• EXERCISE PROMPT: Please reproduce the data below with every "roadmap" swapped for "blueprint", leaving everything else unchanged and omitting the pictures.
[BEGIN EXTRACTED RECORDS]
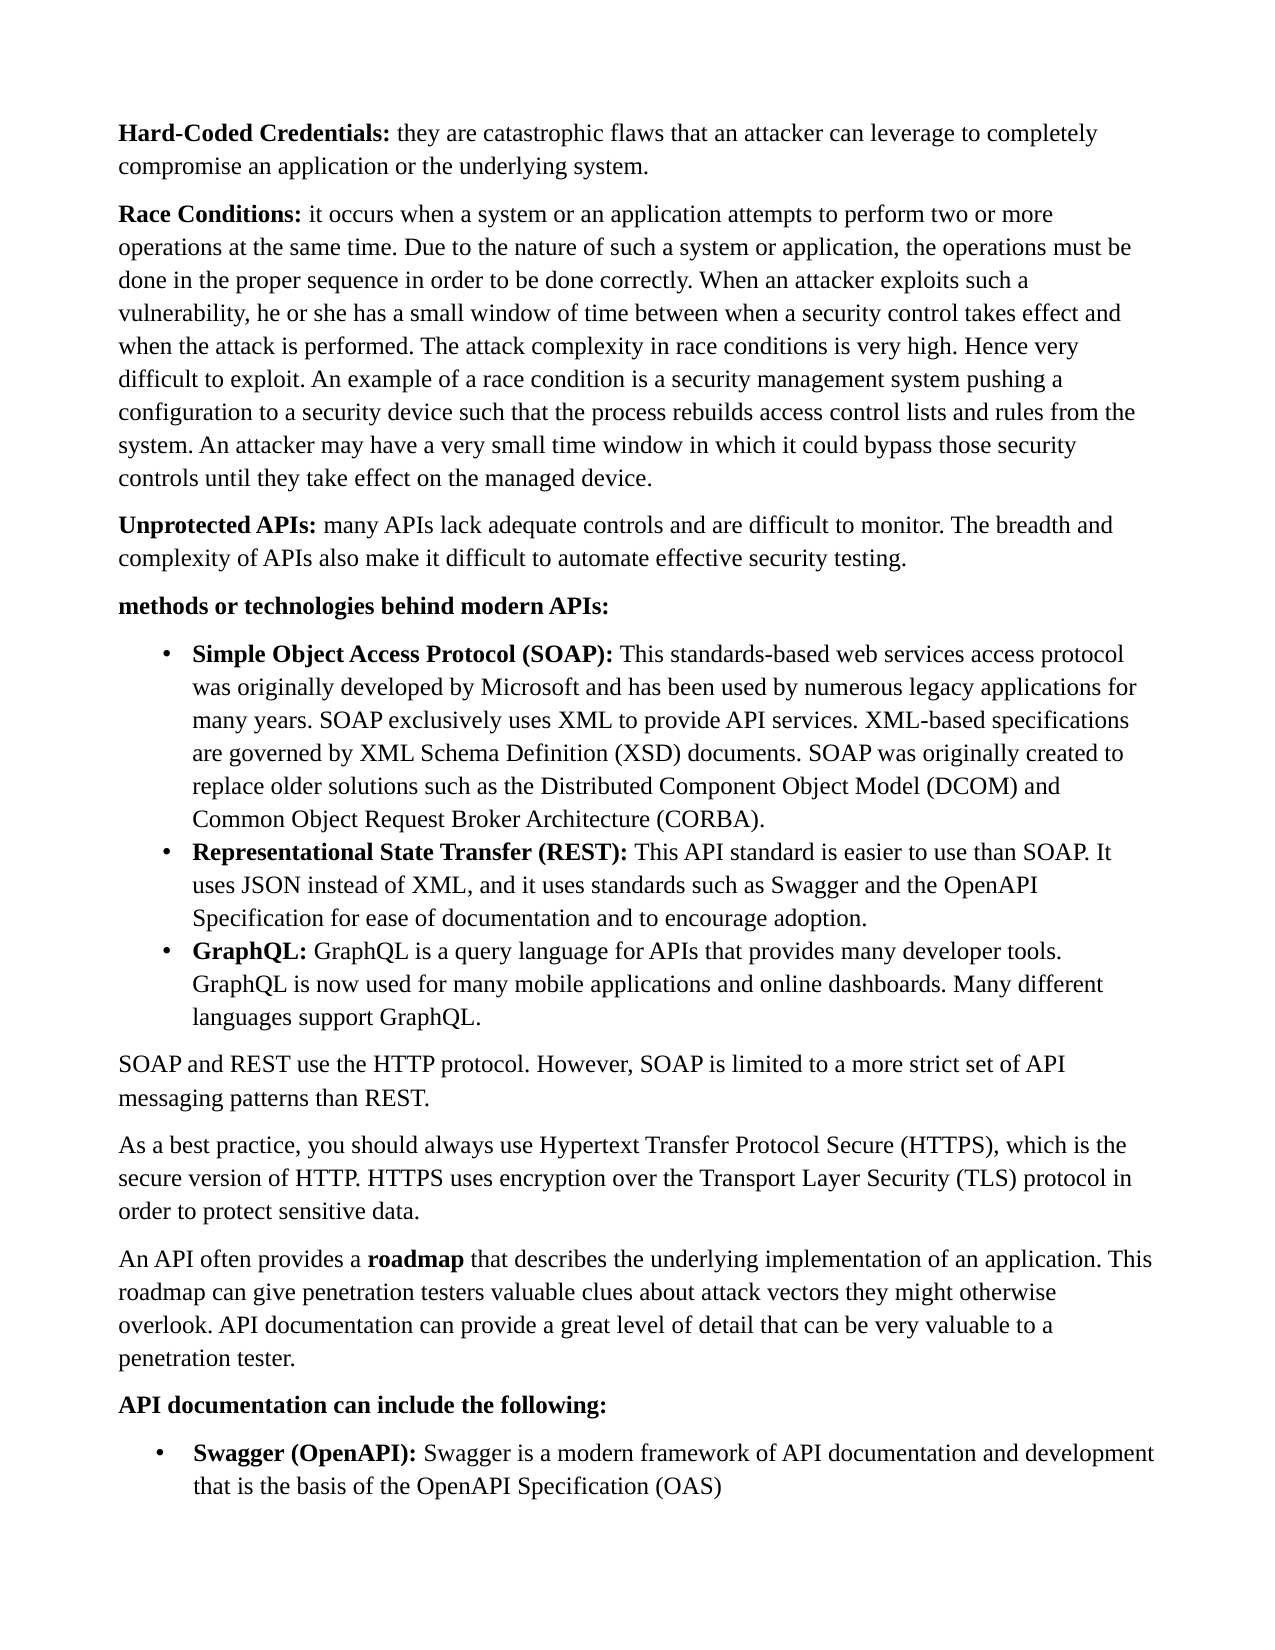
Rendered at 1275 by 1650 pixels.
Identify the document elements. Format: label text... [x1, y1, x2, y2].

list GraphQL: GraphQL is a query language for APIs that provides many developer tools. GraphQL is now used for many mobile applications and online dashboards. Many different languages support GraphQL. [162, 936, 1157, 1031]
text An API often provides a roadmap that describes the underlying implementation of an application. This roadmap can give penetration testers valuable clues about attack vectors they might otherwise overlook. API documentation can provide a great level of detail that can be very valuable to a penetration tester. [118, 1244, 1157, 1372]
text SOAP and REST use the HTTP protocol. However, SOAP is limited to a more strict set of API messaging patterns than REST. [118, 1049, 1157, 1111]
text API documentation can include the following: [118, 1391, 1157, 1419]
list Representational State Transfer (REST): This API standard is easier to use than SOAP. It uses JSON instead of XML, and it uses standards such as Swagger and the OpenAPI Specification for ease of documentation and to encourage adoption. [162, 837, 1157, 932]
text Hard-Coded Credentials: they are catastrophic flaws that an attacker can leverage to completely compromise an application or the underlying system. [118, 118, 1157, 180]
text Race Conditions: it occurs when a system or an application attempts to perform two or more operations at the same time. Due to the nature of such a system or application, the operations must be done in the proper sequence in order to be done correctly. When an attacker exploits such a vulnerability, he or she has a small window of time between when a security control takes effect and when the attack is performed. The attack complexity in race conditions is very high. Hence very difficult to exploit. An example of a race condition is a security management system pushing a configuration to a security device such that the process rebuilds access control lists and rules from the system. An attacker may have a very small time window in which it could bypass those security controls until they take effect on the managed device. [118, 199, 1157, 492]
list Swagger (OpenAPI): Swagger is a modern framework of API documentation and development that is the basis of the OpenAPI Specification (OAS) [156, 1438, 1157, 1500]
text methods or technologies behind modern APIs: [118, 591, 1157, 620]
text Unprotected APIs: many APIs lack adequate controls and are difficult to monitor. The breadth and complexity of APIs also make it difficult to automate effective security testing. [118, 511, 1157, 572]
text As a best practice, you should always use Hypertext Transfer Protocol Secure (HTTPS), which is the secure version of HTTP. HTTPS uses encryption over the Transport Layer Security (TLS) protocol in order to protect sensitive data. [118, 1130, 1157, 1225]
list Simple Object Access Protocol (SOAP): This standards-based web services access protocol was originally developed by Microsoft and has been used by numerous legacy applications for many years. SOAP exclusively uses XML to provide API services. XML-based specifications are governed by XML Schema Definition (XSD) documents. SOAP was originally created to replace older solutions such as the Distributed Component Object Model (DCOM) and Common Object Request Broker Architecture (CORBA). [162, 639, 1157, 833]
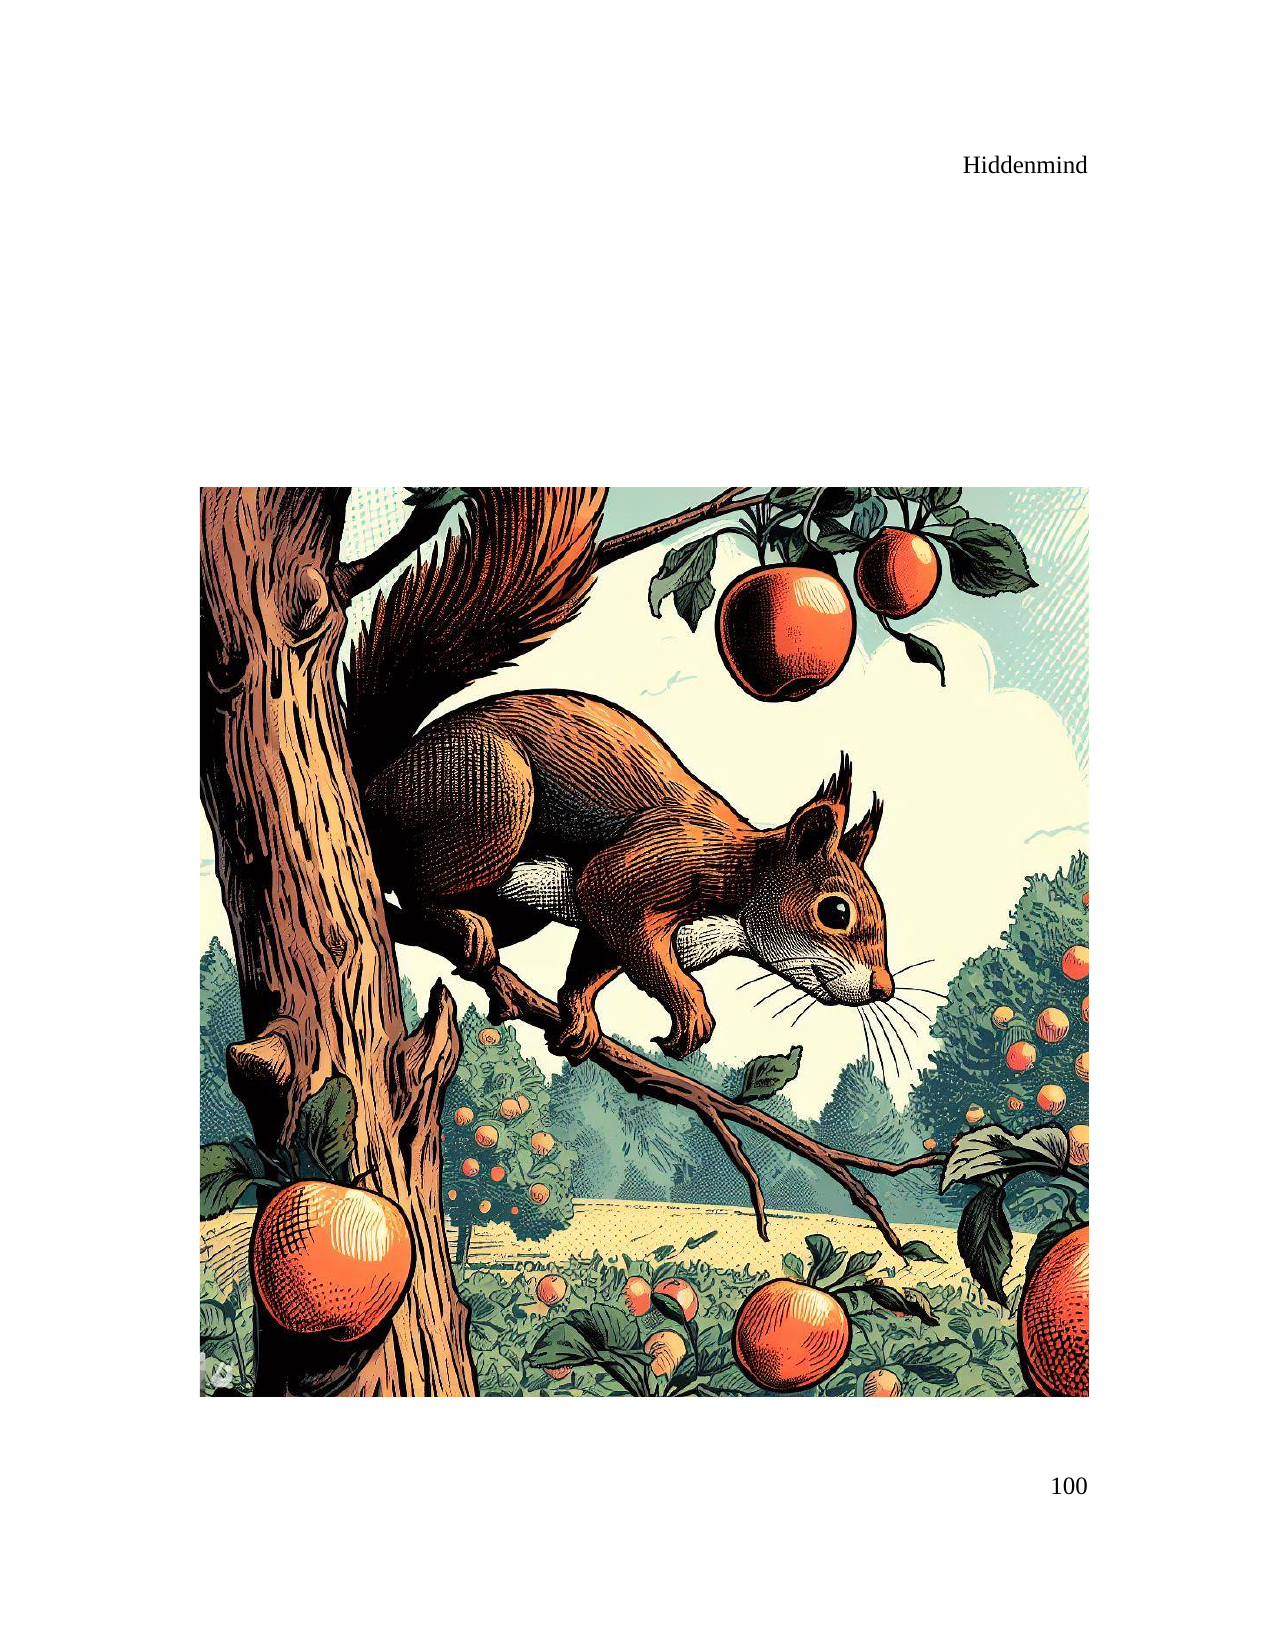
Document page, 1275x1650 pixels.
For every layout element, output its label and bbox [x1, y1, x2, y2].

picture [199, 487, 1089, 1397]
[END EXTRACTED RECORDS]
• THE ANSWER:
Rendered at 1275 by 1650 pixels.
Identify the document elements. Format: label text... [x1, y1, x2, y2].

list GraphQL: GraphQL is a query language for APIs that provides many developer tools. GraphQL is now used for many mobile applications and online dashboards. Many different languages support GraphQL. [162, 936, 1157, 1031]
text An API often provides a blueprint that describes the underlying implementation of an application. This blueprint can give penetration testers valuable clues about attack vectors they might otherwise overlook. API documentation can provide a great level of detail that can be very valuable to a penetration tester. [118, 1244, 1157, 1372]
text SOAP and REST use the HTTP protocol. However, SOAP is limited to a more strict set of API messaging patterns than REST. [118, 1049, 1157, 1111]
text API documentation can include the following: [118, 1391, 1157, 1419]
list Representational State Transfer (REST): This API standard is easier to use than SOAP. It uses JSON instead of XML, and it uses standards such as Swagger and the OpenAPI Specification for ease of documentation and to encourage adoption. [162, 837, 1157, 932]
text Hard-Coded Credentials: they are catastrophic flaws that an attacker can leverage to completely compromise an application or the underlying system. [118, 118, 1157, 180]
text Race Conditions: it occurs when a system or an application attempts to perform two or more operations at the same time. Due to the nature of such a system or application, the operations must be done in the proper sequence in order to be done correctly. When an attacker exploits such a vulnerability, he or she has a small window of time between when a security control takes effect and when the attack is performed. The attack complexity in race conditions is very high. Hence very difficult to exploit. An example of a race condition is a security management system pushing a configuration to a security device such that the process rebuilds access control lists and rules from the system. An attacker may have a very small time window in which it could bypass those security controls until they take effect on the managed device. [118, 199, 1157, 492]
list Swagger (OpenAPI): Swagger is a modern framework of API documentation and development that is the basis of the OpenAPI Specification (OAS) [156, 1438, 1157, 1500]
text methods or technologies behind modern APIs: [118, 591, 1157, 620]
text Unprotected APIs: many APIs lack adequate controls and are difficult to monitor. The breadth and complexity of APIs also make it difficult to automate effective security testing. [118, 511, 1157, 572]
text As a best practice, you should always use Hypertext Transfer Protocol Secure (HTTPS), which is the secure version of HTTP. HTTPS uses encryption over the Transport Layer Security (TLS) protocol in order to protect sensitive data. [118, 1130, 1157, 1225]
list Simple Object Access Protocol (SOAP): This standards-based web services access protocol was originally developed by Microsoft and has been used by numerous legacy applications for many years. SOAP exclusively uses XML to provide API services. XML-based specifications are governed by XML Schema Definition (XSD) documents. SOAP was originally created to replace older solutions such as the Distributed Component Object Model (DCOM) and Common Object Request Broker Architecture (CORBA). [162, 639, 1157, 833]
Document page, 1275x1650 pixels.
For every layout element, output its label and bbox [x1, y1, x2, y2].

picture [199, 487, 1089, 1397]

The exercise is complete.